Associate Justice of the Sandiganbayan
- In office October 10, 2003 – June 18, 2024
- Appointed by: Gloria Macapagal Arroyo
- Preceded by: Nicodemo Ferrer
- Succeeded by: J. Ermin Ernest Louie Ramirez

Personal details
- Born: Efren de la Cruz June 18, 1954 (age 71)
- Occupation: Jurist
- Profession: Lawyer, Judge

= Efren de la Cruz (jurist) =

Filipino jurist

Efren de la Cruz (born June 18, 1954) is a retired Filipino jurist who served as an Associate Justice of the Sandiganbayan from 2003 until his mandatory retirement on June 18, 2024. He is known for his long tenure of more than 20 years at the anti-graft court, his strong stance on judicial ethics, and his dissenting opinion in the acquittal of former senator Ramon Revilla Jr. in a plunder case.

== Judicial career ==
De la Cruz was appointed to the Sandiganbayan in 2003 by then President Gloria Macapagal Arroyo. He became known as one of the court’s most hardworking magistrates, consistently maintaining one of the highest case disposition rates.

During his tenure, he became widely respected among his peers, who referred to him as “Mr. Ethics” for his commitment to integrity and his efforts to safeguard the judiciary from undue influence.

=== Major cases ===
In 2013, De la Cruz chaired the Sandiganbayan First Division that denied bail to Arroyo in the plunder case involving the Philippine Charity Sweepstakes Office fund scam. In 2014, he again voted to deny bail in a special division ruling (3–2).

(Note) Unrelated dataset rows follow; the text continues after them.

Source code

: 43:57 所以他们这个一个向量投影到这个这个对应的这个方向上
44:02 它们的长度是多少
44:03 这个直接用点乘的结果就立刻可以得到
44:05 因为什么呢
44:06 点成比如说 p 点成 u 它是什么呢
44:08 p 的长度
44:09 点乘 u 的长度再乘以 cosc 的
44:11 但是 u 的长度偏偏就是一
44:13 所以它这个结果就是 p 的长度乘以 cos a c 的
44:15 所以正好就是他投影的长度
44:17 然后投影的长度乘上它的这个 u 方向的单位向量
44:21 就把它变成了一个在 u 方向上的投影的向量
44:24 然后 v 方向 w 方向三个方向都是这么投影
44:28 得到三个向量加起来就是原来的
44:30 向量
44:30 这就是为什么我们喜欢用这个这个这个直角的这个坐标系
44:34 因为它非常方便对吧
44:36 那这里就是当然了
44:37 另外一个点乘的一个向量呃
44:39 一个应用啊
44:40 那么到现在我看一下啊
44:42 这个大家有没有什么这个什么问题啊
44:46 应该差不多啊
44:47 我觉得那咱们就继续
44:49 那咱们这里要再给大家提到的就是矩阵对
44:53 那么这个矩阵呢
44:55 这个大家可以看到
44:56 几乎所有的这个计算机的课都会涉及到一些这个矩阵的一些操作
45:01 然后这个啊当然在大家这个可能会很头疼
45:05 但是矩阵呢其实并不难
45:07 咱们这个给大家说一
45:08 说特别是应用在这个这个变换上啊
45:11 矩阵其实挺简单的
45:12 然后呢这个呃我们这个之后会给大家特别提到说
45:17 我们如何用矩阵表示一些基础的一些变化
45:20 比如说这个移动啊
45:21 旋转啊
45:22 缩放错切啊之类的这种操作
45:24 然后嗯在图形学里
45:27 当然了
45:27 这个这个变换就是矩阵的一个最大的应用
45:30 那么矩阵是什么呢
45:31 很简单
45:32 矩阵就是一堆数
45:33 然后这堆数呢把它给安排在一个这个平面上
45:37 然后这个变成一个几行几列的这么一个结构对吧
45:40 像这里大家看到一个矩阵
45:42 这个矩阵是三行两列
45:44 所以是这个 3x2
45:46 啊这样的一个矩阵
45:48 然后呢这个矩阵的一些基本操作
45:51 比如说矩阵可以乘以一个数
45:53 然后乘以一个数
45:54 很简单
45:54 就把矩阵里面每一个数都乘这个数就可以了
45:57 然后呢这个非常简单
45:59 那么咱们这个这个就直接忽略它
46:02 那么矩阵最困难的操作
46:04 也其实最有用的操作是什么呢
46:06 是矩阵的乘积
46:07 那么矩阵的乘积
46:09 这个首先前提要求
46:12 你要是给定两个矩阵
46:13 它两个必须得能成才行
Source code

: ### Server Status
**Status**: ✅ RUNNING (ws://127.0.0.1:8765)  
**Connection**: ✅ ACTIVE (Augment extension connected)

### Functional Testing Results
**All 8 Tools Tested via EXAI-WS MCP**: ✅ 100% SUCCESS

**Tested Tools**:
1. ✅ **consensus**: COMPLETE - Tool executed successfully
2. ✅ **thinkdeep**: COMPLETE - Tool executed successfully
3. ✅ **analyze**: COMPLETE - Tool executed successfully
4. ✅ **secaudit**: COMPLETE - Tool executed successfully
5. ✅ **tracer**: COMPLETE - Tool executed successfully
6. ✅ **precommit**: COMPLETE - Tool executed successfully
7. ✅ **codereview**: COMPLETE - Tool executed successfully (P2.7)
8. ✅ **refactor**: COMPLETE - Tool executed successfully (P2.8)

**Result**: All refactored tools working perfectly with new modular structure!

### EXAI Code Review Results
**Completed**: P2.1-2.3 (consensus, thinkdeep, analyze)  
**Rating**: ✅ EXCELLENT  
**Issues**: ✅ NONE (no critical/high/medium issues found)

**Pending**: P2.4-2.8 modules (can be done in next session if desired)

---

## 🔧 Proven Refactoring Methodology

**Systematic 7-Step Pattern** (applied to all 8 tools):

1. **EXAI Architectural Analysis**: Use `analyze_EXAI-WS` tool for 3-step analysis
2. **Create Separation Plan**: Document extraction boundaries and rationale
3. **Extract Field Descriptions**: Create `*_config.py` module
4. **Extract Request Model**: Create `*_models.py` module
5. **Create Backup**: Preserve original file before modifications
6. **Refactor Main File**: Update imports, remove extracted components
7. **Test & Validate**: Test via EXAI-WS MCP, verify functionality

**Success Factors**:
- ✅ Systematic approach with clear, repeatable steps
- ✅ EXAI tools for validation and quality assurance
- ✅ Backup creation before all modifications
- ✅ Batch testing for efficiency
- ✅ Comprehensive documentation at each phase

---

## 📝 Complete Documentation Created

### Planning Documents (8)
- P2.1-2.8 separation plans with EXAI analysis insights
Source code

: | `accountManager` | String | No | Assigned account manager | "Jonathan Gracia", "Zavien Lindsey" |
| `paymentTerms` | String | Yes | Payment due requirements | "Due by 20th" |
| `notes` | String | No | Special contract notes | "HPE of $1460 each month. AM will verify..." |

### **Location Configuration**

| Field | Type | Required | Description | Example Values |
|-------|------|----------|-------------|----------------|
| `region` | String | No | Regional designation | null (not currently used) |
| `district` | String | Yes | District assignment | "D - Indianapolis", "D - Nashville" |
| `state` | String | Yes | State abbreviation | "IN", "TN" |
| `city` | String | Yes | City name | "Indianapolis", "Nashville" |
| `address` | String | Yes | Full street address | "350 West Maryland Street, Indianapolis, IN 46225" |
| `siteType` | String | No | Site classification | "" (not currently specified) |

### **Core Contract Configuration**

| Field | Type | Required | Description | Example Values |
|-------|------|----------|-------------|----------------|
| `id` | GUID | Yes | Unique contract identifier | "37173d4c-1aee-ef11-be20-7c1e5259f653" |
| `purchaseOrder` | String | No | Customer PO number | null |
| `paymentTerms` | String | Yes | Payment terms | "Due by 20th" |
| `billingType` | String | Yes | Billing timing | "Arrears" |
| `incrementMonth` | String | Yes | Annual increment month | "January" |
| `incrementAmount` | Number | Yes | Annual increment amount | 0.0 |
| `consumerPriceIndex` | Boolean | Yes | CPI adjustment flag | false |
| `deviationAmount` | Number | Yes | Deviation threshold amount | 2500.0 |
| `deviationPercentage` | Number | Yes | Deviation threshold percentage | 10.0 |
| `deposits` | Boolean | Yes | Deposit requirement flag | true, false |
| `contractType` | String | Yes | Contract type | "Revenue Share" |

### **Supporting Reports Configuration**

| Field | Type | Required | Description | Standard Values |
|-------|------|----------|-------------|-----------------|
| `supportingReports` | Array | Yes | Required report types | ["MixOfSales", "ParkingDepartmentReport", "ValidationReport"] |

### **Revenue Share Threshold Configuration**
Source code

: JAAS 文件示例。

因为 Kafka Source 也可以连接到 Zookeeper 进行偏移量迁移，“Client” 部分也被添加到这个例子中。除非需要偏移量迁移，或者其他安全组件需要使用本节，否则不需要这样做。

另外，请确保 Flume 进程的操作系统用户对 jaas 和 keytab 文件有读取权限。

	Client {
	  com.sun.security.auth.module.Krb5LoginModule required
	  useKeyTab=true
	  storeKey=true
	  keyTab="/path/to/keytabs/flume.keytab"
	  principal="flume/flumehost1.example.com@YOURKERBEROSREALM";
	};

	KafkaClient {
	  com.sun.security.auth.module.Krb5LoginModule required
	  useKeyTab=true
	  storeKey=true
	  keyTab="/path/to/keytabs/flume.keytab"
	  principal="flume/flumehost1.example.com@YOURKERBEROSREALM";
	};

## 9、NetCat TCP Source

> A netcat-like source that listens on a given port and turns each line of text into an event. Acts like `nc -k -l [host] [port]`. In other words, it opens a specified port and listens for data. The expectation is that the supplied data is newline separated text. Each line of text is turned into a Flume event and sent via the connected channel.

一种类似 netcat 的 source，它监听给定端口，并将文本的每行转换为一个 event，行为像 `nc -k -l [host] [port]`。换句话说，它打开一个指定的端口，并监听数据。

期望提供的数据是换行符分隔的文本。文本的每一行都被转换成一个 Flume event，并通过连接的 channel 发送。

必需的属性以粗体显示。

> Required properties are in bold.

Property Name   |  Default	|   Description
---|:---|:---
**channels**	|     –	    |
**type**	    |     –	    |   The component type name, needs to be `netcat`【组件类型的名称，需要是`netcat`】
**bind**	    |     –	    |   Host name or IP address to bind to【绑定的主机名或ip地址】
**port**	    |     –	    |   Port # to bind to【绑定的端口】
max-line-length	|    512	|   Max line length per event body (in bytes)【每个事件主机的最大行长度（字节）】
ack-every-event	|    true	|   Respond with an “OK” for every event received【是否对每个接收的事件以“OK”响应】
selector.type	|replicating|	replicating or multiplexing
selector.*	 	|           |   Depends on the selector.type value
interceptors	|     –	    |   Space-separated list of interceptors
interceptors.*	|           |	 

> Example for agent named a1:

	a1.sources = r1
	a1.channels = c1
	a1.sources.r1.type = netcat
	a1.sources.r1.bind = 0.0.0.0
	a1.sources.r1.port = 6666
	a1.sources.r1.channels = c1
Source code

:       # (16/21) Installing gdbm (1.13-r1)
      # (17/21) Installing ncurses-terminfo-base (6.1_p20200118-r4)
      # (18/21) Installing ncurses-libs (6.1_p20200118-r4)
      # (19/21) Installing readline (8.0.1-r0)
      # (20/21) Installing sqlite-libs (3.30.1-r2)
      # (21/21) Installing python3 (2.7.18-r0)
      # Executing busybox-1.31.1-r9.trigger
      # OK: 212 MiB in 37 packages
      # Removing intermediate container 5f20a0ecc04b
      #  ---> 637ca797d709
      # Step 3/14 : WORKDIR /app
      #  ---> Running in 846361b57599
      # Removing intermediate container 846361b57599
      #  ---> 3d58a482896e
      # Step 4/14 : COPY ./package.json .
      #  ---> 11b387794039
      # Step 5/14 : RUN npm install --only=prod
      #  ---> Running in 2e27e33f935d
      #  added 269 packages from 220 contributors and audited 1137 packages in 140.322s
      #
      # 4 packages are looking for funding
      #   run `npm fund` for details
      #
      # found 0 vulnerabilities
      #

However, the Supreme Court of the Philippines acquitted Arroyo in 2016, leading the Sandiganbayan to dismiss the cases against her co-accused.

In December 2018, De la Cruz dissented from the majority decision acquitting Senator Ramon “Bong” Revilla Jr. of plunder charges. In his 141-page dissent, he found Revilla guilty of conspiring with Richard Cambe and Janet Napoles to divert ₱185.4 million in government funds. His view was joined by Justice Ma. Theresa Dolores Gomez-Estoesta, while Justices Geraldine Faith Econg, Edgardo Caldona, and Georgina Hidalgo voted to acquit.

== Retirement ==
De la Cruz reached the mandatory retirement age on June 18, 2024. He was honored in a special en banc session of the Supreme Court of the Philippines led by Chief Justice Alexander Gesmundo. At the time of his retirement, he was the longest-serving Sandiganbayan justice, with nearly 21 years of service.